# Source records

# # # #

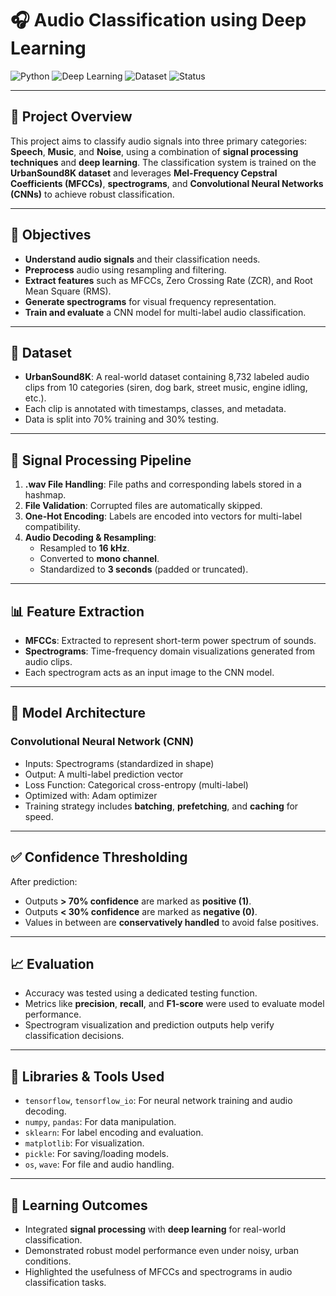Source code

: # 🎧 Audio Classification using Deep Learning

![Python](https://img.shields.io/badge/Language-Python-blue)
![Deep Learning](https://img.shields.io/badge/Model-CNN-green)
![Dataset](https://img.shields.io/badge/Dataset-UrbanSound8K-orange)
![Status](https://img.shields.io/badge/Project-Audio_Classifier-brightgreen)

---

## 📌 Project Overview

This project aims to classify audio signals into three primary categories: **Speech**, **Music**, and **Noise**, using a combination of **signal processing techniques** and **deep learning**. The classification system is trained on the **UrbanSound8K dataset** and leverages **Mel-Frequency Cepstral Coefficients (MFCCs)**, **spectrograms**, and **Convolutional Neural Networks (CNNs)** to achieve robust classification.

---

## 🎯 Objectives

- **Understand audio signals** and their classification needs.
- **Preprocess** audio using resampling and filtering.
- **Extract features** such as MFCCs, Zero Crossing Rate (ZCR), and Root Mean Square (RMS).
- **Generate spectrograms** for visual frequency representation.
- **Train and evaluate** a CNN model for multi-label audio classification.

---

## 📁 Dataset

- **UrbanSound8K**: A real-world dataset containing 8,732 labeled audio clips from 10 categories (siren, dog bark, street music, engine idling, etc.).
- Each clip is annotated with timestamps, classes, and metadata.
- Data is split into 70% training and 30% testing.

---

## 🧪 Signal Processing Pipeline

1. **.wav File Handling**: File paths and corresponding labels stored in a hashmap.
2. **File Validation**: Corrupted files are automatically skipped.
3. **One-Hot Encoding**: Labels are encoded into vectors for multi-label compatibility.
4. **Audio Decoding & Resampling**:
   - Resampled to **16 kHz**.
   - Converted to **mono channel**.
   - Standardized to **3 seconds** (padded or truncated).

---

## 📊 Feature Extraction

- **MFCCs**: Extracted to represent short-term power spectrum of sounds.
- **Spectrograms**: Time-frequency domain visualizations generated from audio clips.
- Each spectrogram acts as an input image to the CNN model.

---

## 🧠 Model Architecture

### Convolutional Neural Network (CNN)

- Inputs: Spectrograms (standardized in shape)
- Output: A multi-label prediction vector
- Loss Function: Categorical cross-entropy (multi-label)
- Optimized with: Adam optimizer
- Training strategy includes **batching**, **prefetching**, and **caching** for speed.

---

## ✅ Confidence Thresholding

After prediction:

- Outputs **> 70% confidence** are marked as **positive (1)**.
- Outputs **< 30% confidence** are marked as **negative (0)**.
- Values in between are **conservatively handled** to avoid false positives.

---

## 📈 Evaluation

- Accuracy was tested using a dedicated testing function.
- Metrics like **precision**, **recall**, and **F1-score** were used to evaluate model performance.
- Spectrogram visualization and prediction outputs help verify classification decisions.

---

## 🧰 Libraries & Tools Used

- `tensorflow`, `tensorflow_io`: For neural network training and audio decoding.
- `numpy`, `pandas`: For data manipulation.
- `sklearn`: For label encoding and evaluation.
- `matplotlib`: For visualization.
- `pickle`: For saving/loading models.
- `os`, `wave`: For file and audio handling.

---

## 🧠 Learning Outcomes

- Integrated **signal processing** with **deep learning** for real-world classification.
- Demonstrated robust model performance even under noisy, urban conditions.
- Highlighted the usefulness of MFCCs and spectrograms in audio classification tasks.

# # # #

# Directions
Go through the records above and write out every line exactly, passing over the pictures.

# Answer for the task
Source code

: # 🎧 Audio Classification using Deep Learning

![Python](https://img.shields.io/badge/Language-Python-blue)
![Deep Learning](https://img.shields.io/badge/Model-CNN-green)
![Dataset](https://img.shields.io/badge/Dataset-UrbanSound8K-orange)
![Status](https://img.shields.io/badge/Project-Audio_Classifier-brightgreen)

---

## 📌 Project Overview

This project aims to classify audio signals into three primary categories: **Speech**, **Music**, and **Noise**, using a combination of **signal processing techniques** and **deep learning**. The classification system is trained on the **UrbanSound8K dataset** and leverages **Mel-Frequency Cepstral Coefficients (MFCCs)**, **spectrograms**, and **Convolutional Neural Networks (CNNs)** to achieve robust classification.

---

## 🎯 Objectives

- **Understand audio signals** and their classification needs.
- **Preprocess** audio using resampling and filtering.
- **Extract features** such as MFCCs, Zero Crossing Rate (ZCR), and Root Mean Square (RMS).
- **Generate spectrograms** for visual frequency representation.
- **Train and evaluate** a CNN model for multi-label audio classification.

---

## 📁 Dataset

- **UrbanSound8K**: A real-world dataset containing 8,732 labeled audio clips from 10 categories (siren, dog bark, street music, engine idling, etc.).
- Each clip is annotated with timestamps, classes, and metadata.
- Data is split into 70% training and 30% testing.

---

## 🧪 Signal Processing Pipeline

1. **.wav File Handling**: File paths and corresponding labels stored in a hashmap.
2. **File Validation**: Corrupted files are automatically skipped.
3. **One-Hot Encoding**: Labels are encoded into vectors for multi-label compatibility.
4. **Audio Decoding & Resampling**:
   - Resampled to **16 kHz**.
   - Converted to **mono channel**.
   - Standardized to **3 seconds** (padded or truncated).

---

## 📊 Feature Extraction

- **MFCCs**: Extracted to represent short-term power spectrum of sounds.
- **Spectrograms**: Time-frequency domain visualizations generated from audio clips.
- Each spectrogram acts as an input image to the CNN model.

---

## 🧠 Model Architecture

### Convolutional Neural Network (CNN)

- Inputs: Spectrograms (standardized in shape)
- Output: A multi-label prediction vector
- Loss Function: Categorical cross-entropy (multi-label)
- Optimized with: Adam optimizer
- Training strategy includes **batching**, **prefetching**, and **caching** for speed.

---

## ✅ Confidence Thresholding

After prediction:

- Outputs **> 70% confidence** are marked as **positive (1)**.
- Outputs **< 30% confidence** are marked as **negative (0)**.
- Values in between are **conservatively handled** to avoid false positives.

---

## 📈 Evaluation

- Accuracy was tested using a dedicated testing function.
- Metrics like **precision**, **recall**, and **F1-score** were used to evaluate model performance.
- Spectrogram visualization and prediction outputs help verify classification decisions.

---

## 🧰 Libraries & Tools Used

- `tensorflow`, `tensorflow_io`: For neural network training and audio decoding.
- `numpy`, `pandas`: For data manipulation.
- `sklearn`: For label encoding and evaluation.
- `matplotlib`: For visualization.
- `pickle`: For saving/loading models.
- `os`, `wave`: For file and audio handling.

---

## 🧠 Learning Outcomes

- Integrated **signal processing** with **deep learning** for real-world classification.
- Demonstrated robust model performance even under noisy, urban conditions.
- Highlighted the usefulness of MFCCs and spectrograms in audio classification tasks.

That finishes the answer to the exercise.